→ Assignment: Beginning with the line that holds "seated man 39.3", please retype each line through the end of the listing below, both ends included, and nothing more.

→ Provided information:
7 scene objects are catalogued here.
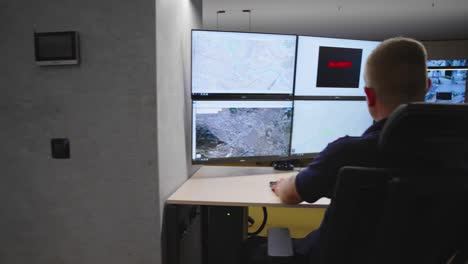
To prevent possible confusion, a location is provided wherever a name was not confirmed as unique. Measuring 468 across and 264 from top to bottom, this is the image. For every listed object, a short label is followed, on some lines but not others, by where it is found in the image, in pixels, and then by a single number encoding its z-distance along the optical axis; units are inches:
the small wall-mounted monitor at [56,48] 57.8
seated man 39.3
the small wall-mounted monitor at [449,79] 276.4
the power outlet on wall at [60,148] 60.9
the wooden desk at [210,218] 61.2
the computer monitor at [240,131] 76.1
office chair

→ Worked solution:
seated man 39.3
the small wall-mounted monitor at [449,79] 276.4
the power outlet on wall at [60,148] 60.9
the wooden desk at [210,218] 61.2
the computer monitor at [240,131] 76.1
office chair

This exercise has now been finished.